Thursday, November 26, 2009

Lights Draining the Green out of the Olympics?

The City of Vancouver has announced a plan to light up English Bay with 20 robotic searchlights as part of the Cultural Olympiad.

If the 10,000 W lights are left on for 15 hours a day this will consume over 3,000 kWh of electricity per day.  That is enough to power 10 average homes (50 energy efficient ones).

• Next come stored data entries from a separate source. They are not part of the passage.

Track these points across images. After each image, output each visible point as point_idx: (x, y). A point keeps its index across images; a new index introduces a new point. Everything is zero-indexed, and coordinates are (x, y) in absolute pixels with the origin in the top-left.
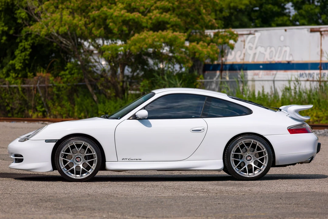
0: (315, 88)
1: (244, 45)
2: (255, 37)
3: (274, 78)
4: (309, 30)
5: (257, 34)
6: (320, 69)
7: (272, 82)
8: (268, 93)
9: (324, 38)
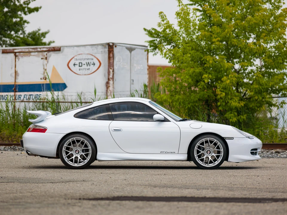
4: (1, 52)
6: (15, 91)
9: (19, 59)
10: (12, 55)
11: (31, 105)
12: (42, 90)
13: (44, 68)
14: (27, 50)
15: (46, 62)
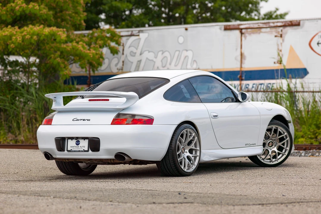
1: (123, 50)
4: (223, 28)
5: (143, 36)
6: (241, 79)
9: (245, 37)
10: (237, 32)
11: (261, 96)
12: (276, 77)
13: (278, 49)
14: (256, 26)
15: (281, 41)
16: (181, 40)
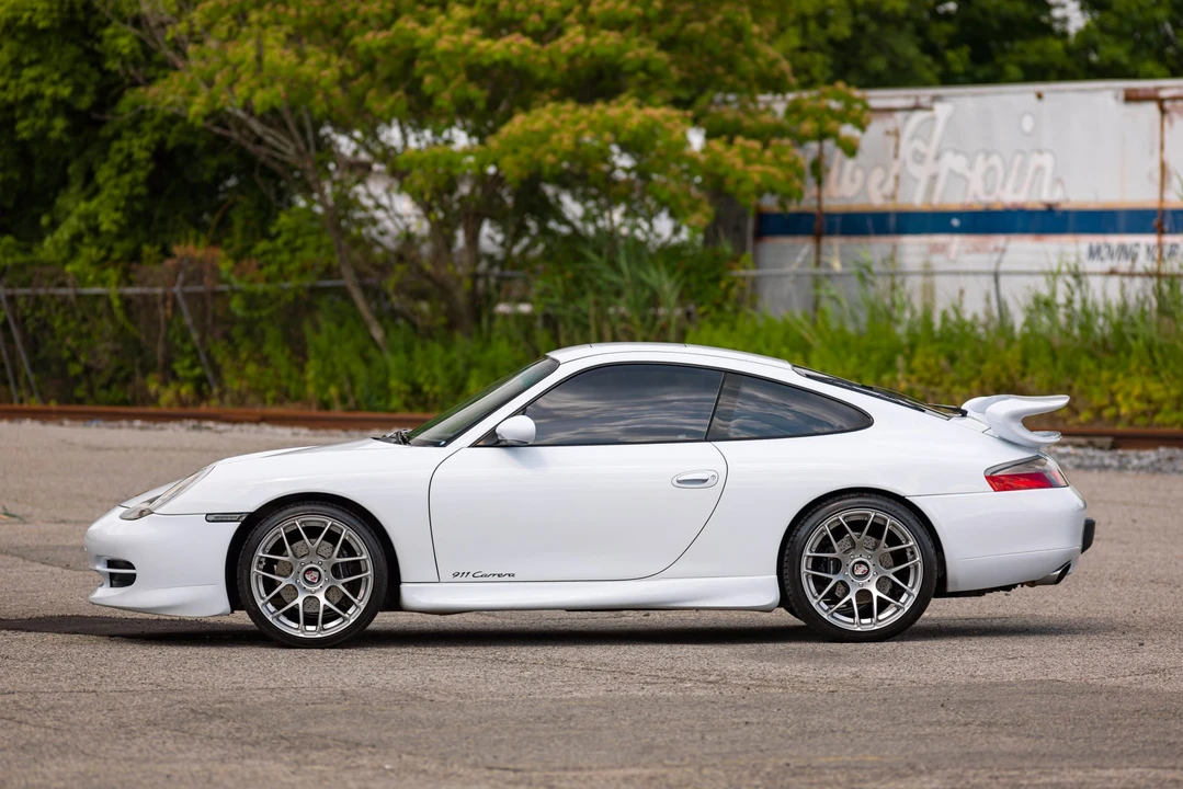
0: (1137, 298)
1: (897, 146)
2: (934, 119)
3: (998, 263)
4: (1122, 95)
5: (942, 110)
6: (1160, 231)
7: (991, 279)
8: (975, 317)
9: (1171, 122)
10: (1152, 108)
16: (1028, 124)
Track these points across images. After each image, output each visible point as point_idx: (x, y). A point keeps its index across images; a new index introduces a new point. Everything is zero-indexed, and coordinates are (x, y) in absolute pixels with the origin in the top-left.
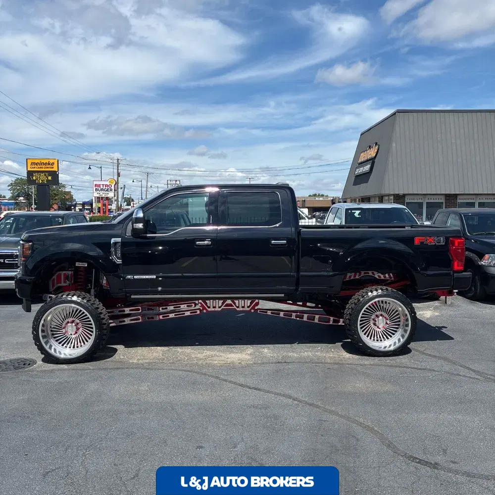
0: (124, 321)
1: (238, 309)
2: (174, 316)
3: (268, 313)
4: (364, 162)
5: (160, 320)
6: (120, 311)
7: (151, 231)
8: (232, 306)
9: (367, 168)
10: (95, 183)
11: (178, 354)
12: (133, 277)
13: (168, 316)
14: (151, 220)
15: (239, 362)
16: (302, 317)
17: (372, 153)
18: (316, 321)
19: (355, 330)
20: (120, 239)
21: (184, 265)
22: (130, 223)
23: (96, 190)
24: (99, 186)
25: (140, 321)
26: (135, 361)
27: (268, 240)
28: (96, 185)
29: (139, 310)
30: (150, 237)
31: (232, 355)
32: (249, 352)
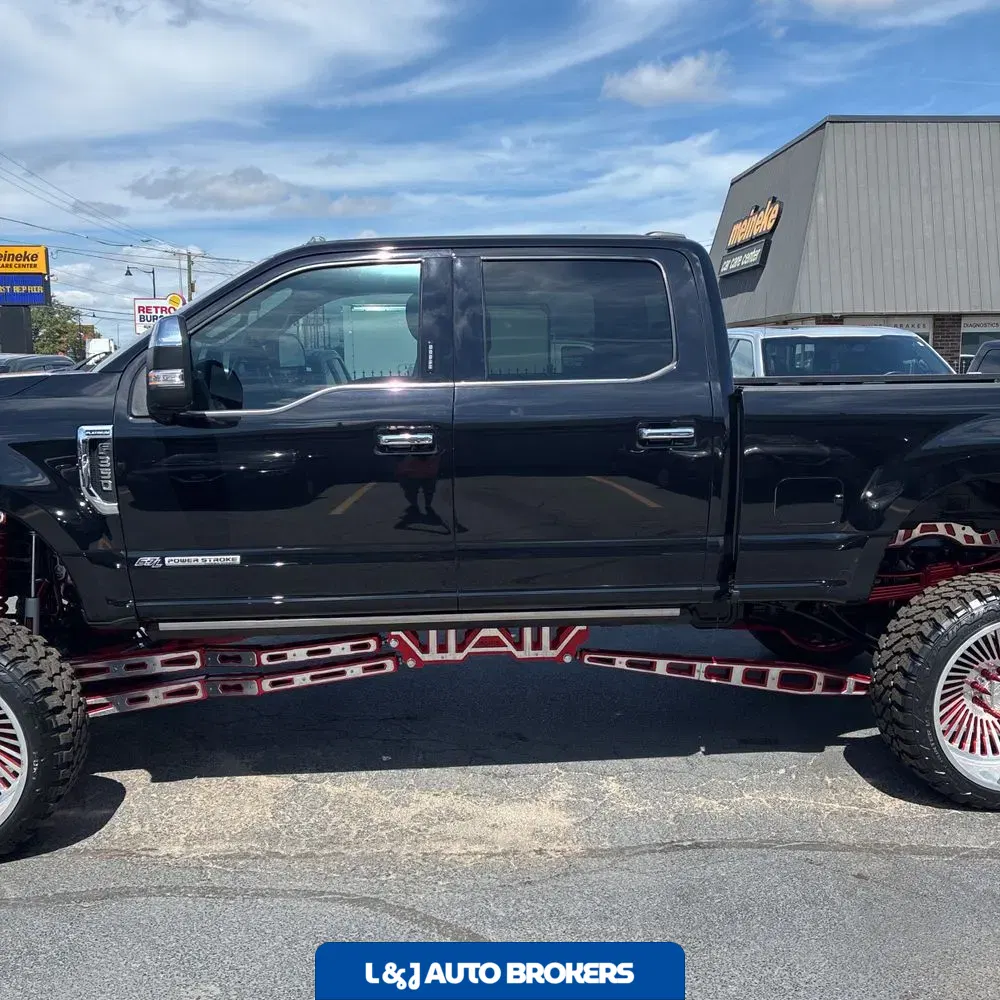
0: (145, 699)
1: (519, 654)
2: (309, 682)
3: (617, 665)
4: (741, 245)
5: (263, 695)
6: (130, 667)
7: (220, 399)
8: (500, 643)
9: (752, 256)
10: (139, 303)
11: (326, 807)
12: (163, 561)
13: (290, 681)
14: (226, 363)
15: (537, 844)
16: (727, 675)
17: (763, 222)
18: (772, 685)
19: (922, 727)
20: (110, 427)
21: (339, 511)
22: (145, 370)
23: (142, 319)
24: (148, 309)
25: (199, 695)
26: (177, 850)
27: (631, 427)
28: (141, 309)
29: (192, 661)
30: (218, 418)
31: (507, 812)
32: (559, 796)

Over the course the 24 days that the lights will be used they will consume 72,000 kWh of electiricy and generate 9,000 kg of CO2 equivelent greenhouse gas emissions.

And one top of that there is the issue of light pollution.

Note: ghg emissions include imported power assuming a 10% coal, 5% natural gas and 85% hydro mix.

Tuesday, November 17, 2009

The Olympic Cycling Network

This is the first in a series that will look at how well the 2010 Olympics is living up to its hype of being the "greenest games ever."

In the Bid Book for the 2010 Olympic games the organizers promised "...  multi-modal public transportation system in which the use of private automobiles will be actively discouraged"  and that ".. Vancouver OCOG will encourage spectators to walk or bicycle."

The city of Vancouver stated that "Some of our existing bicycle routes will be temporarily altered during the 2010 Winter Games..."  But they promised, ".... alternate routes will be provided that are comfortable, well-marked and as direct as possible."

With less than 100 days before the games is seems that the organizers are already failing to meet some of their promises for sustainable transportation.

Two blocks of the heavily used Ontario Bike Route have been closed for several weeks now.  According to maps published on October 14th there was supposed have been a marked detour in place using 3rd Ave and parts of Quebec street.  It is now four weeks later and this route is still not marked.

Instead the cyclists are directed onto a narrow shared sidewalk around the Olympic village zone.  Part of the route is gravel that has been recently laid down over railroad tracks.  Yesterday I witnessed a near collision between a cyclist and pedestrian that could have resulted in serious injuries.  Neither was doing anything wrong - it is just that this Olympic cycling route is not designed to safely accommodate the cyclists that are being directed on it. 

Perhaps in the greater scheme of things this is a small matter.  But I think it reflects how little consideration VANOC is giving to creating a truly sustainable event.